Statistics 322/522
Design of Surveys and Causal Studies

  Spring 2018

Course Home Page


Course Description

In this course, we learn about different designs for collecting data and their implications for statistical inference. We cover two main topics: how to design surveys of populations in ways that give reliable estimates, and how to design studies in ways that allow for valid causal claims. With regard to surveys, we investigate the mathematical underpinnings of randomization as a tool for data collection. We focus on the benefits and pitfalls of deviating from purely randomized samples, including stratification, clustering, and convenience sampling. We learn how to design and analyze complicated surveys typically employed by government agencies. We also discuss special designs for hard to reach populations and issues of fairness and generalizability when using big data to train algorithms for predictive analytics. With regard to causal studies, we again discuss the central role of randomization as a tool for ensuring fair comparisons of treatments. We focus on the benefits and pitfalls of variations on randomized designs, including blocking and factorial designs. We discuss design for observational studies, focusing on methods like propensity score matching. Throughout we discuss a variety of genuine designs spanning applications in public policy, health, and the social and natural sciences.

Course Objectives

Logistics

Prerequisites

Students must have passed STA 210 or an equivalent course in regression analysis.
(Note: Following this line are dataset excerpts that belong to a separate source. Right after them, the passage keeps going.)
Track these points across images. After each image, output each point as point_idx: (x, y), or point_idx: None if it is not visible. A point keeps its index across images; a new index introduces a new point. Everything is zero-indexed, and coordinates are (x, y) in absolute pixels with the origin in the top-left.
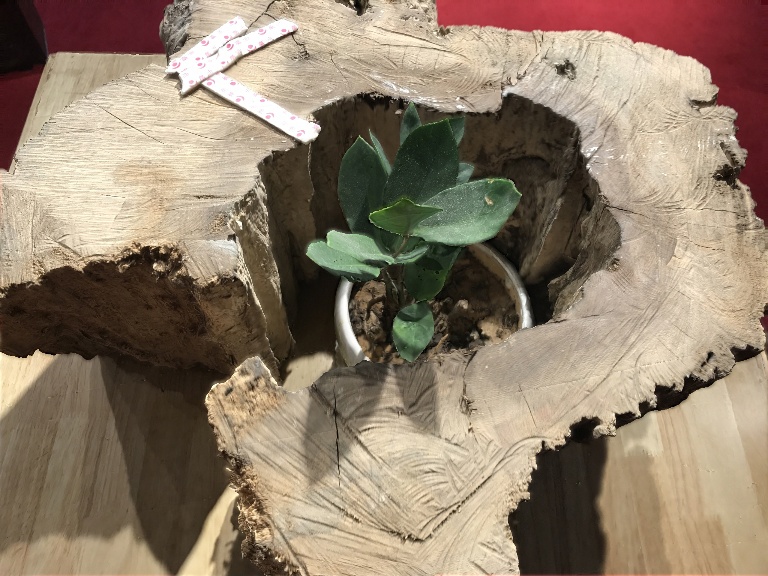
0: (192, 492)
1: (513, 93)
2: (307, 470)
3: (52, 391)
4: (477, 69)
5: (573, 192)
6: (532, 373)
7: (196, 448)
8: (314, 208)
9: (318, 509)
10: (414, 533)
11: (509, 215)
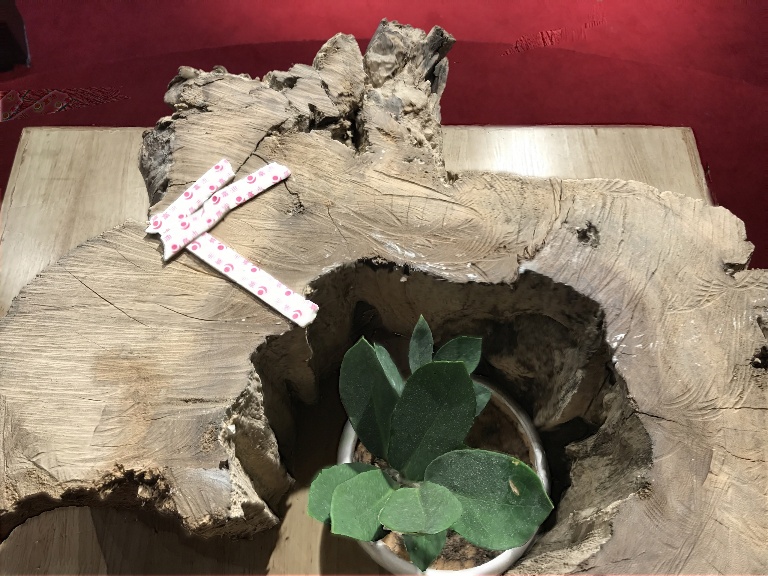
0: None
1: (531, 270)
2: None
3: (39, 535)
4: (489, 226)
5: (595, 365)
6: None
7: None
8: (312, 359)
9: None
10: None
11: (539, 524)
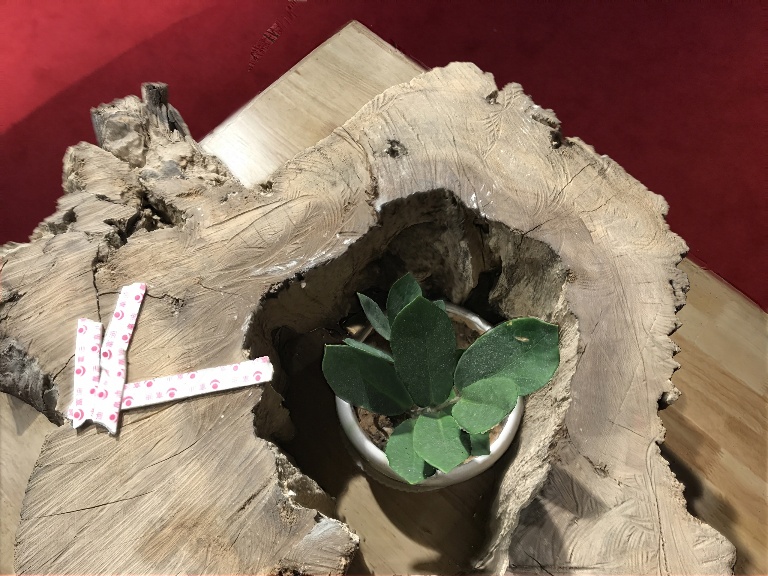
0: None
1: (384, 203)
2: None
3: None
4: (326, 198)
5: (468, 230)
6: (606, 404)
7: None
8: None
9: None
10: None
11: None
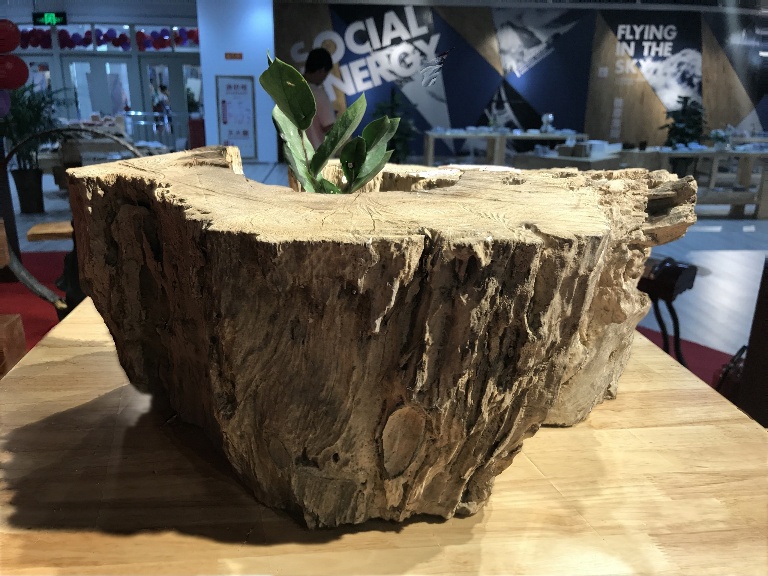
0: None
1: None
2: None
3: None
4: None
5: None
6: None
7: None
8: None
9: None
10: None
11: None
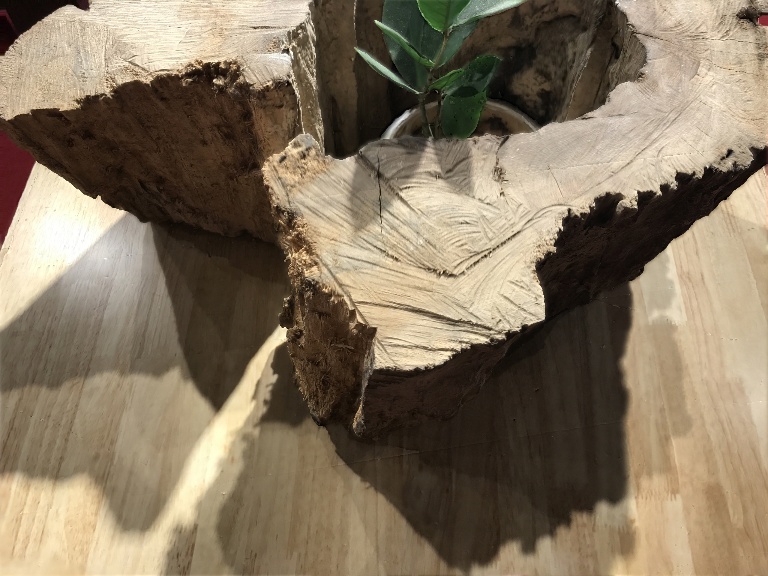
0: (236, 341)
1: None
2: (352, 220)
3: (108, 254)
4: None
5: (602, 41)
6: (560, 156)
7: (240, 305)
8: (357, 73)
9: (362, 251)
10: (449, 269)
11: None
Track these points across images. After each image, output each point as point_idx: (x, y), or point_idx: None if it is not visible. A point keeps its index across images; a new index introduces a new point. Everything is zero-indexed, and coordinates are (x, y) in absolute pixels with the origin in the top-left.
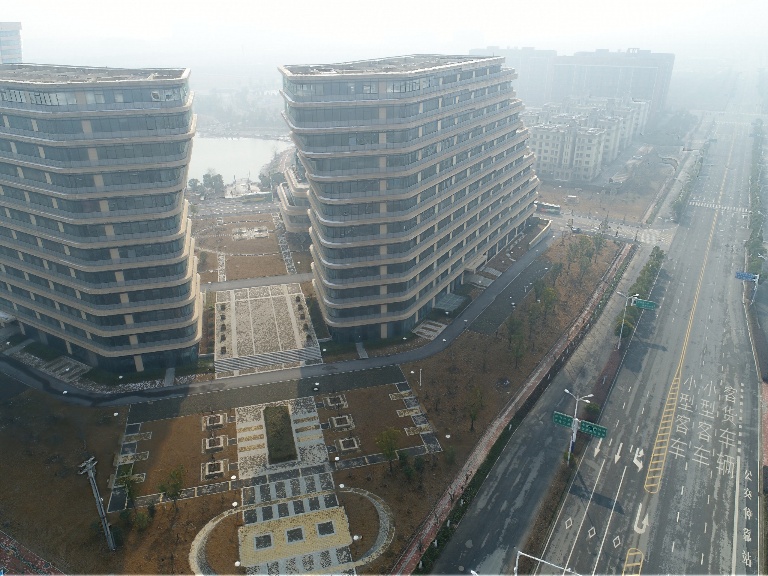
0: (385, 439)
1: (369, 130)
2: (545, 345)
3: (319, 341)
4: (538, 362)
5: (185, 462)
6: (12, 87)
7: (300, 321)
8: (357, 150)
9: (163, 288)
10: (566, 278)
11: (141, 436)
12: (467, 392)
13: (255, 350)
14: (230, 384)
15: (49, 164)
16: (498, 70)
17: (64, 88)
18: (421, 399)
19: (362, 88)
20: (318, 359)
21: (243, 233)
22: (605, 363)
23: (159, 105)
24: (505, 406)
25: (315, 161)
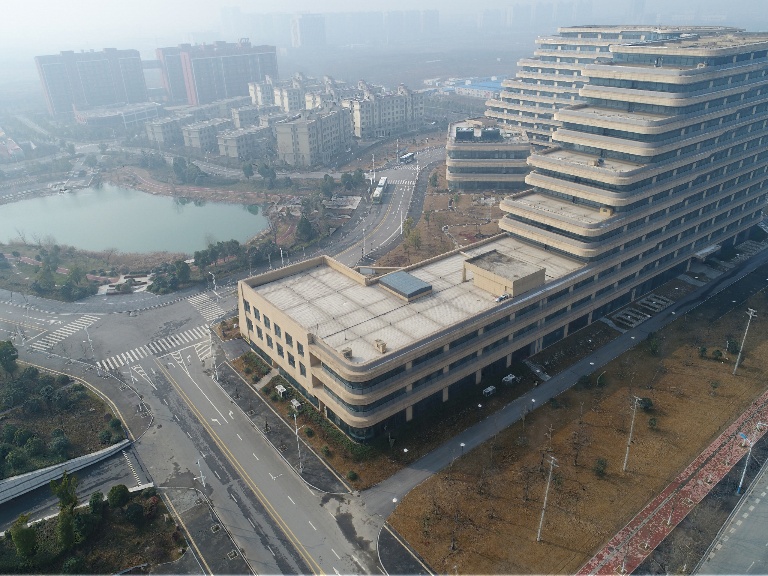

We do a lot of manipulations with discrete random variables, so comfort applying expectation and variance formulas is necessary.

Readings

There are no required texts for this course. Instead, we will read book chapters and articles posted on the course website on Sakai. Two useful texts for reference include:

Lohr, S. L.  (2010),  Sampling: Design and Analysis, 2nd edition  Cengage Learning.  ISBN 0495105279.

Imbens, G. W. and Rubin, D. B. (2015), Causal Inference for Statistics, Social, and Behavioral Sciences: An Introduction, Cambridge University Press. ISBN 0521885884

Computing

We will use the statistical software package R for analyzing data.  It can be downloaded for free at http://www.r-project.org/.  Alternatively, R is available on the public computers on campus.

Calculator

Students don't need a calculator for this course.

Schedule of Topics

We will cover the topics in the table below.  We may spend different amounts of time on each topic than shown, depending on the interests of the participants in the course.

Introduction to course.
1 lectures
Basics of surveys of finite populations. Questionnaire design. 1 lectures
Design-based estimation in simple random samples
1 lectures
Design-based estimation in general samples (Horvitz-Thompson estimator)
1 lectures
Stratified samples
2 lectures
Cluster and unequal probability samples
2 lectures
Multi-stage sampling designs
2 lectures
Model-based methods for finite population inference
1 lectures
Non-random sampling for finite population inference
1 lectures
Data privacy and surveys
1 lectures
Capture-recapture methods for population size estimation
1 lectures
Basics of causal studies. Potential outcomes. Randomization.
1 lectures
Fisher randomization tests
1 lectures
Blocked designs
1 lectures
Factorial designs
1 lectures
Fractional factorial designs
2 lectures
Observational study design, including propensity score methods
4 lectures


Graded work

Graded work for the course will consist of two term exams, home work assignments, and two projects.  Students' final grades will be determined as follows:
 
Assignments
30%
Midterm Exam 1
30%
Midterm Exam 2
30%
Projects
5% each

There are no make-ups for graded work except for medical or familial emergencies or for reasons approved by the instructor before the due date.  See the instructor in advance of relevant due dates to discuss possible alternatives.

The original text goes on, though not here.